RECORDED INFORMATION:
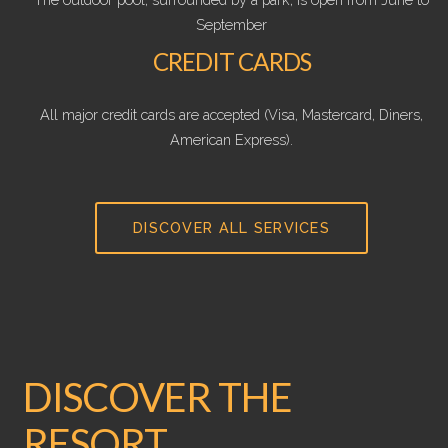
September
CREDIT CARDS
All major credit cards are accepted (Visa, Mastercard, Diners,
American Express).
DISCOVER ALL SERVICES
DISCOVER THE
RESORT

EXERCISE DIRECTIONS:
Set down all of the data word for word; no pictures belong in it.

ANSWER:
September
CREDIT CARDS
All major credit cards are accepted (Visa, Mastercard, Diners,
American Express).
DISCOVER ALL SERVICES
DISCOVER THE
RESORT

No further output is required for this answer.